I always knew that libpd provides a very smooth and natural workflow from the creation of a patch in Pd to the deployment of a patch to an embedded instance of libpd, but until this morning I only looked at this from my own point of view, i.e., that of a single developer creating both patches and client code. Then I realized that this has much larger implications.
First, libpd provides great separation of concerns — sound designers don’t have to know about programming, and programmers don’t have to know about sound design. All they have to do is agree on the number of input and output channels as well as the collection of send and receive symbols through which the client code will interact with the Pd patch. The sound designer can go ahead and build a patch, controlling it with the usual GUI elements. Building a patch for libpd is no different from building a patch for Pd itself. In order to deploy the patch, the sound designer only has to assign the appropriate send and receive symbols to the GUI elements. Now the programmer can simply load the patch and use it as a black box.

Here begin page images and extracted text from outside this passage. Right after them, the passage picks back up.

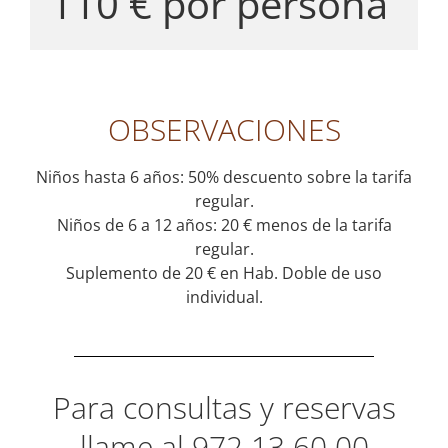
110 € por persona
OBSERVACIONES
Niños hasta 6 años: 50% descuento sobre la tarifa
regular.
Niños de 6 a 12 años: 20 € menos de la tarifa
regular.
Suplemento de 20 € en Hab. Doble de uso
individual.
Para consultas y
reservas
llame al
972
13
60 00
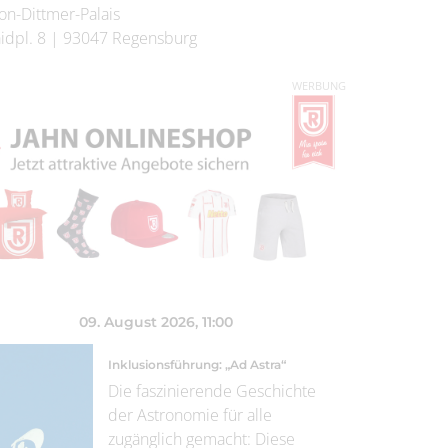
on-Dittmer-Palais
idpl. 8
|
93047
Regensburg
WERBUNG
09. August 2026
, 11:00
Inklusionsführung: „Ad Astra“
Die faszinierende Geschichte
der Astronomie für alle
zugänglich gemacht: Diese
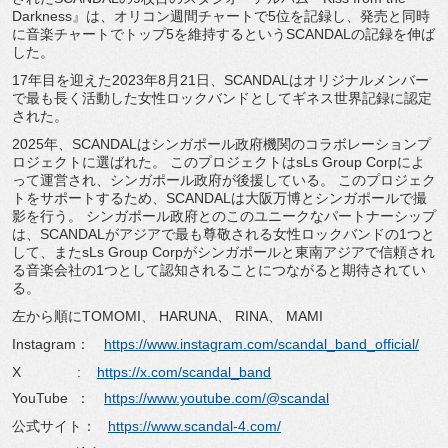
Darkness』は、オリコン週間チャートで5位を記録し、
発売と同時
に音楽チャートでトップ5を維持するというSCAND
ALの記録を伸ば
した。
17年目を迎えた2023年8月21日、
SCANDALはオリジナルメンバー
で最も長く活動した女性ロッ
クバンドとしてギネス世界記録に認定
された。
2025年、
SCANDALはシンガポール政府機関のコラボレーションプ
ロジ
ェクトに選ばれた。 このプロジェクトはsLs Group Corpによ
って運営され、シンガポール政府が後援している。 このプロジェク
トをサポートするため、
SCANDALは大阪万博とシンガポールで撮
影を行う。 シンガポール政府とのこのユニークなパートナーシップ
は、
SCANDALがアジアで最も尊敬される女性ロックバンドの1つ
と
して、またsLs Group Corpがシンガポールと東南アジアで信頼され
る音楽会社の1つ
として認知されることにつながると期待されてい
る。
左から順にTOMOMI、 HARUNA、 RINA、 MAMI
Instagram：
https://www.instagram.com/
scandal_band_official/
X :
https://x.com/scandal_band
YouTube ：
https://www.youtube.com/@
scandal
公式サイト：
https://www.scandal-4.com/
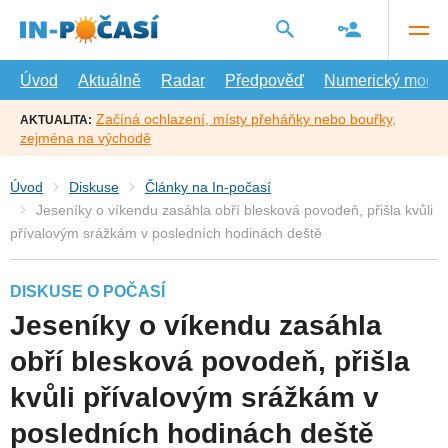
Přejít
na
hlavní
obsah
Úvod
Aktuálně
Radar
Předpověď
Numerický model
Začíná ochlazení, místy přeháňky nebo bouřky,
AKTUALITA:
zejména na východě
Úvod
Diskuse
Články na In-počasí
Jeseníky o víkendu zasáhla obří blesková povodeň, přišla kvůli
přívalovým srážkám v posledních hodinách deště
DISKUSE O POČASÍ
Jeseníky o víkendu zasáhla
obří blesková povodeň, přišla
kvůli přívalovým srážkám v
posledních hodinách deště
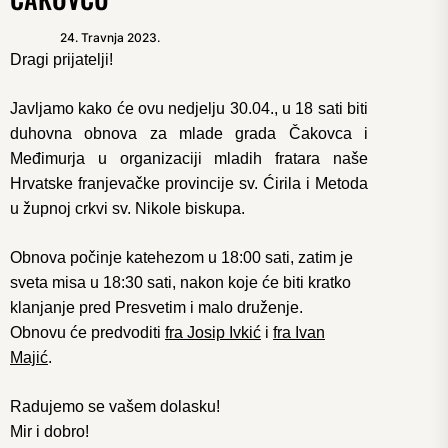
24. Travnja 2023.
Dragi prijatelji!
Javljamo kako će ovu nedjelju 30.04., u 18 sati biti
duhovna obnova za mlade grada Čakovca i
Međimurja u organizaciji mladih fratara naše
Hrvatske franjevačke provincije sv. Ćirila i Metoda
u župnoj crkvi sv. Nikole biskupa.
Obnova počinje katehezom u 18:00 sati, zatim je
sveta misa u 18:30 sati, nakon koje će biti kratko
klanjanje pred Presvetim i malo druženje.
Obnovu će predvoditi
fra Josip Ivkić
i
fra Ivan
Majić
.
Radujemo se vašem dolasku!
Mir i dobro!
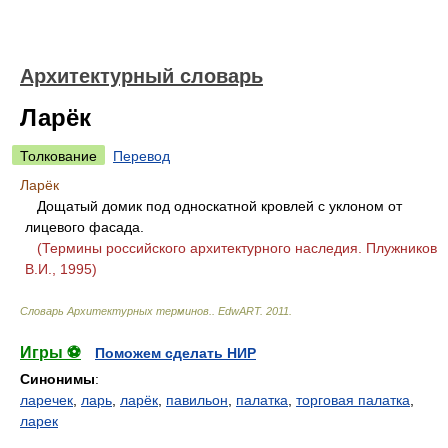
Архитектурный словарь
Ларёк
Толкование
Перевод
Ларёк
Дощатый домик под односкатной кровлей с уклоном от
лицевого фасада.
(Термины российского архитектурного наследия. Плужников
В.И., 1995)
Словарь Архитектурных терминов.
.
EdwART
.
2011
.
Игры ⚽
Поможем сделать НИР
Синонимы
:
ларечек
,
ларь
,
ларёк
,
павильон
,
палатка
,
торговая палатка
,
ларек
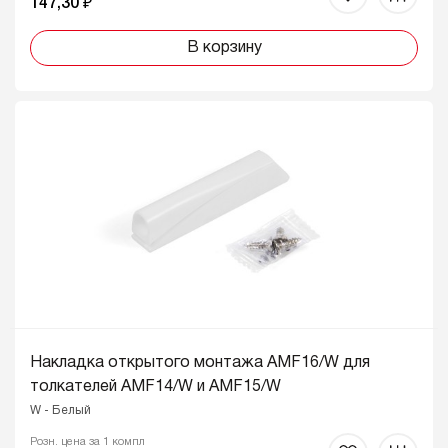
147,30 ₽
В корзину
Накладка открытого монтажа AMF16/W для
толкателей AMF14/W и AMF15/W
W - Белый
Розн. цена за 1 компл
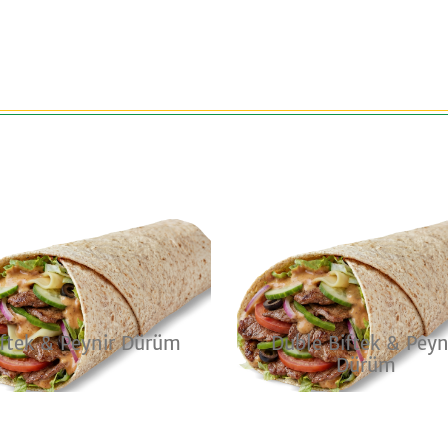
iftek & Peynir Dürüm
Duble Biftek & Peyn
Dürüm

Second, libpd erases the distinction between prototypes and production code. Several people have hooked up Pd or Max/MSP to game engines as a prototyping tool for game audio, using OSC or UDP. While this is a powerful approach, I see two drawbacks: One drawback is that the sound designer needs to add network objects to the patch, in addition to the GUI elements that are needed for development and testing. This adds some friction to the patching process. The other drawback is that this approach is fragile; you have two separate pieces, the game and the audio engine, that have to be launched and networked correctly. You wouldn’t ship production code that way. The prototype that you build this way will always be a prototype.

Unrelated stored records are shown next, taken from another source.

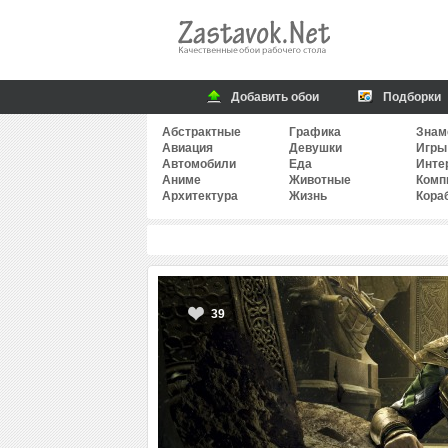
Добавить обои
Подборки
Абстрактные
Графика
Знам
Авиация
Девушки
Игры
Автомобили
Еда
Инте
Аниме
Животные
Комп
Архитектура
Жизнь
Кора
39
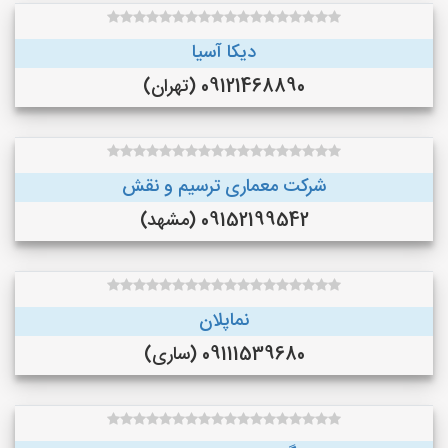
دیکا آسیا
09121468890 (تهران)
شرکت معماری ترسیم و نقش
09152199542 (مشهد)
نماپلان
09111539680 (ساری)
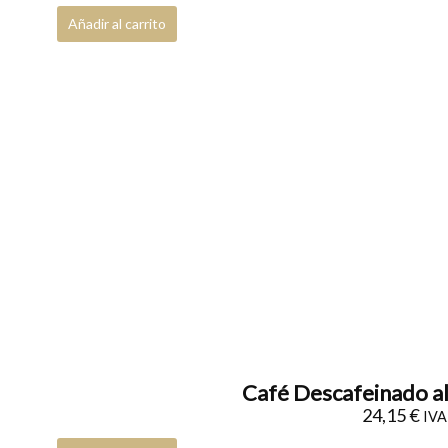
Añadir al carrito
Café Descafeinado a
24,15
€
IVA 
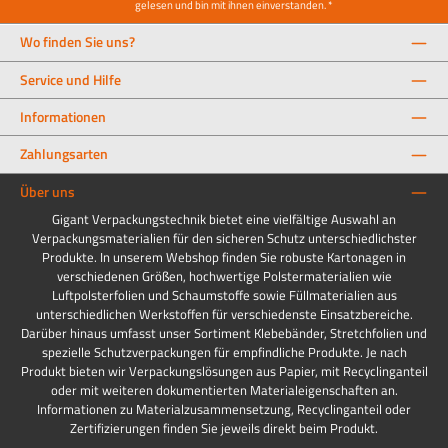
gelesen und bin mit ihnen einverstanden.
*
Wo finden Sie uns?
Service und Hilfe
Informationen
Zahlungsarten
Über uns
Gigant Verpackungstechnik bietet eine vielfältige Auswahl an
Verpackungsmaterialien für den sicheren Schutz unterschiedlichster
Produkte. In unserem Webshop finden Sie robuste Kartonagen in
verschiedenen Größen, hochwertige Polstermaterialien wie
Luftpolsterfolien und Schaumstoffe sowie Füllmaterialien aus
unterschiedlichen Werkstoffen für verschiedenste Einsatzbereiche.
Darüber hinaus umfasst unser Sortiment Klebebänder, Stretchfolien und
spezielle Schutzverpackungen für empfindliche Produkte. Je nach
Produkt bieten wir Verpackungslösungen aus Papier, mit Recyclinganteil
oder mit weiteren dokumentierten Materialeigenschaften an.
Informationen zu Materialzusammensetzung, Recyclinganteil oder
Zertifizierungen finden Sie jeweils direkt beim Produkt.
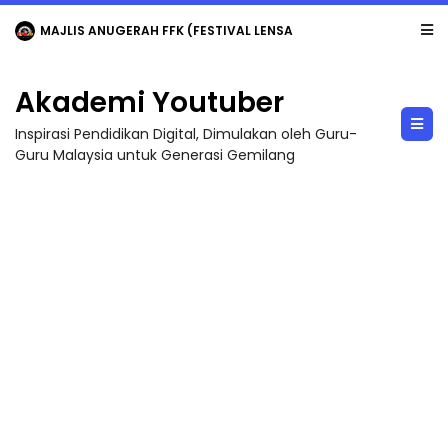
LIVE
🔴 [LIVE] MATEMATIK SR, WANG TAHUN 6 OLEH CIKGU ANITA #ALLINONE #141 #...
Akademi Youtuber
Inspirasi Pendidikan Digital, Dimulakan oleh Guru-
Guru Malaysia untuk Generasi Gemilang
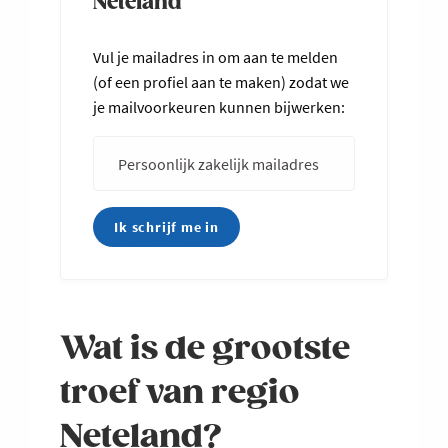
Neteland
Vul je mailadres in om aan te melden
(of een profiel aan te maken) zodat we
je mailvoorkeuren kunnen bijwerken:
Wat is de grootste
troef van regio
Neteland?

With libpd, the prototype is the production code. The GUI scaffolding that you use when designing and testing a patch is also the conduit through which the deployed patch communicates with the client code, and the embedded copy of Pd simply becomes a part of the application. Add in the large number of artists who are already familiar with Pd (even larger if you count users of Max/MSP) as well as the fact the libpd comes with the extremely permissive BSD license, and you have some serious disruptive potential.